Again. A strange choice of words; it’s as if in his mind we’ve already been introduced. The moment almost feels like a mirror image of last night, when Skip pretended we’d never met.

“Avery.” I decide not to offer my last name, although I’m not exactly sure why.

He nods, his eyes intent. “You’re friends with my daughter-in-law?”

I’d said goodbye to Marissa, but since she was busy with Bennett, I hadn’t lingered. Chris must have been watching her closely to have observed our brief interaction.

“Friend of a friend.” It’s my default answer when I see a client in public. I pull my hand away from Chris’s and open my car door.

“Nice to meet you.”

I experience a brief flash of déjà vu. Those were the exact words Skip uttered to me last night, even though he and I were far from strangers.

Although I’ve done a little research on Chris as part of my work with the Bishops—I know the name of his lobbying company, and where he lives—I haven’t considered him worthy of much attention.

Now I wonder if I should take a closer look at him.

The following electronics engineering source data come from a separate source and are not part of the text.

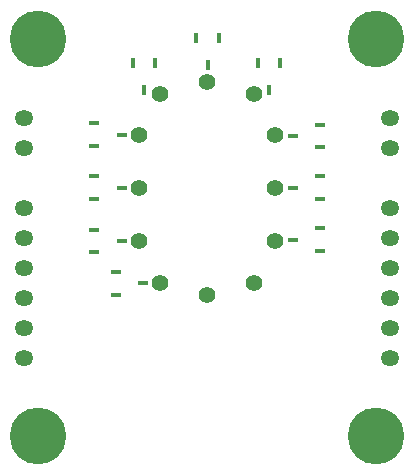
<source format=gbr>
G04 DipTrace 3.1.0.1*
G04 SerialNixieDriver.BottomPaste.gbr*
%MOIN*%
G04 #@! TF.FileFunction,Paste,Bot*
G04 #@! TF.Part,Single*
%ADD41R,0.033307X0.017559*%
%ADD43R,0.017559X0.033307*%
%ADD45C,0.188819*%
%ADD47C,0.054961*%
%ADD49O,0.061969X0.051969*%
%FSLAX26Y26*%
G04*
G70*
G90*
G75*
G01*
G04 BotPaste*
%LPD*%
D49*
X472756Y1481417D3*
Y1581417D3*
X1693228Y1481417D3*
Y1581417D3*
X472756Y1181417D3*
Y981417D3*
Y1081417D3*
Y1281417D3*
X1693228Y1181417D3*
Y981417D3*
Y1081417D3*
Y1281417D3*
X472756Y781417D3*
Y881417D3*
X1693228Y781417D3*
Y881417D3*
D47*
X1082992Y1701102D3*
X1309370Y1346772D3*
Y1523937D3*
X1082992Y992441D3*
X1309370Y1169606D3*
X1240472Y1031811D3*
Y1661732D3*
X925512D3*
X856614Y1523937D3*
Y1346772D3*
Y1169606D3*
X925512Y1031811D3*
D45*
X520000Y1842835D3*
X1645984D3*
X520000Y520000D3*
X1645984D3*
D43*
X1047559Y1848522D3*
X1122362D3*
X1084961Y1757971D3*
X1252283Y1765845D3*
X1327087D3*
X1289685Y1675294D3*
X834961Y1765845D3*
X909764D3*
X872362Y1675294D3*
D41*
X1458759Y1559370D3*
Y1484567D3*
X1368207Y1521969D3*
X707226Y1488504D3*
Y1563307D3*
X797777Y1525906D3*
X1458759Y1386142D3*
Y1311339D3*
X1368207Y1348740D3*
X707226Y1311339D3*
Y1386142D3*
X797777Y1348740D3*
X1458759Y1212913D3*
Y1138110D3*
X1368207Y1175512D3*
X707226Y1134173D3*
Y1208976D3*
X797777Y1171575D3*
X778092Y992441D3*
Y1067244D3*
X868643Y1029843D3*
M02*

</source>
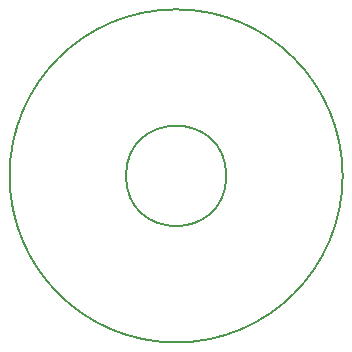
<source format=gbr>
%TF.GenerationSoftware,KiCad,Pcbnew,(5.99.0-11604-g878538abff)*%
%TF.CreationDate,2021-08-06T13:26:27+02:00*%
%TF.ProjectId,pixel-pump-motor-board,70697865-6c2d-4707-956d-702d6d6f746f,rev?*%
%TF.SameCoordinates,Original*%
%TF.FileFunction,Profile,NP*%
%FSLAX46Y46*%
G04 Gerber Fmt 4.6, Leading zero omitted, Abs format (unit mm)*
G04 Created by KiCad (PCBNEW (5.99.0-11604-g878538abff)) date 2021-08-06 13:26:27*
%MOMM*%
%LPD*%
G01*
G04 APERTURE LIST*
%TA.AperFunction,Profile*%
%ADD10C,0.200000*%
%TD*%
G04 APERTURE END LIST*
D10*
X94208453Y-58668291D02*
G75*
G03*
X94208453Y-58668291I-14100000J0D01*
G01*
X84358453Y-58668291D02*
G75*
G03*
X84358453Y-58668291I-4250000J0D01*
G01*
M02*

</source>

The mother-daughter dynamic gets a lot of coverage, but the father-son relationship is equally complicated. In my years as a therapist and now as a consultant, I’ve learned that if a son has a strained relationship in his present life, it’s not unusual for it to be traced to a past dysfunction with his father.

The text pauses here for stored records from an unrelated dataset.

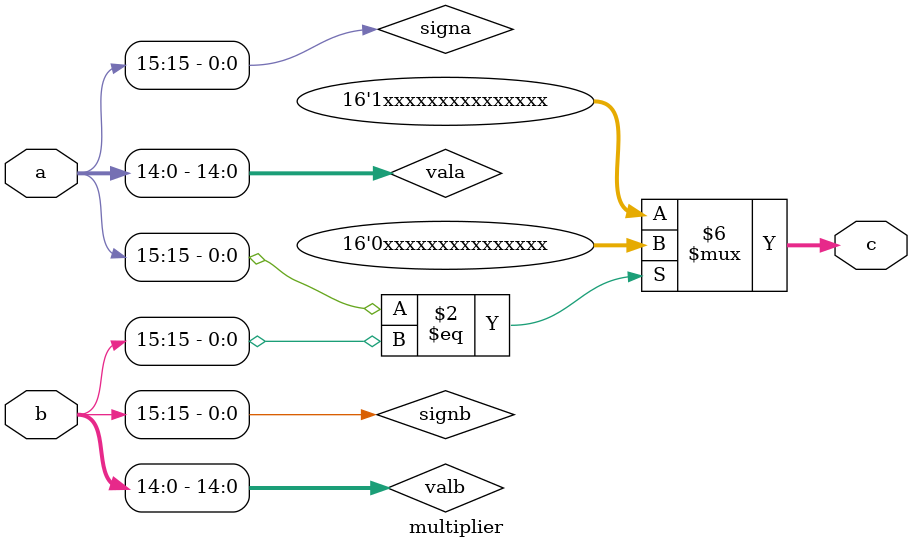
<source format=v>
module multiplier (a,b,c);
	input [15:0] a;
	input [15:0] b;
	output [15:0] c;
	wire [14:0] vala;
	wire [14:0] valb;
	assign vala = a;
	assign valb = b;
	wire signa = a[15];
	wire signb = b[15];
	reg [15:0] c;
	reg [29:0]temp;
	
	always @(*)
	begin
		if(signa==signb)
		begin
			temp <= vala * valb;
			c <= {1'b0,temp[29:15]};
		end
		else
		begin
			temp <= vala * valb;
			c <= {1'b1,temp[29:15]};
		end
	end

endmodule
</source>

I watch as Chris climbs into a LeSabre parked across the lot from me. I wait a few minutes, wanting him to drive off first. But even though I see clouds of exhaust coming out of his tailpipe, indicating the engine is on, the vehicle doesn’t move.

Perhaps Chris is making a phone call.

I decide to make one, too.

Marissa had said Matthew was at his office, but I dial Matthew’s cell number anyway, thinking that it’s still probably the most efficient way to reach him.

It rings three times and I wonder if he really had a work emergency or—and this could be me projecting—if it was merely an acceptable excuse to avoid the rambunctious Cub Scout event.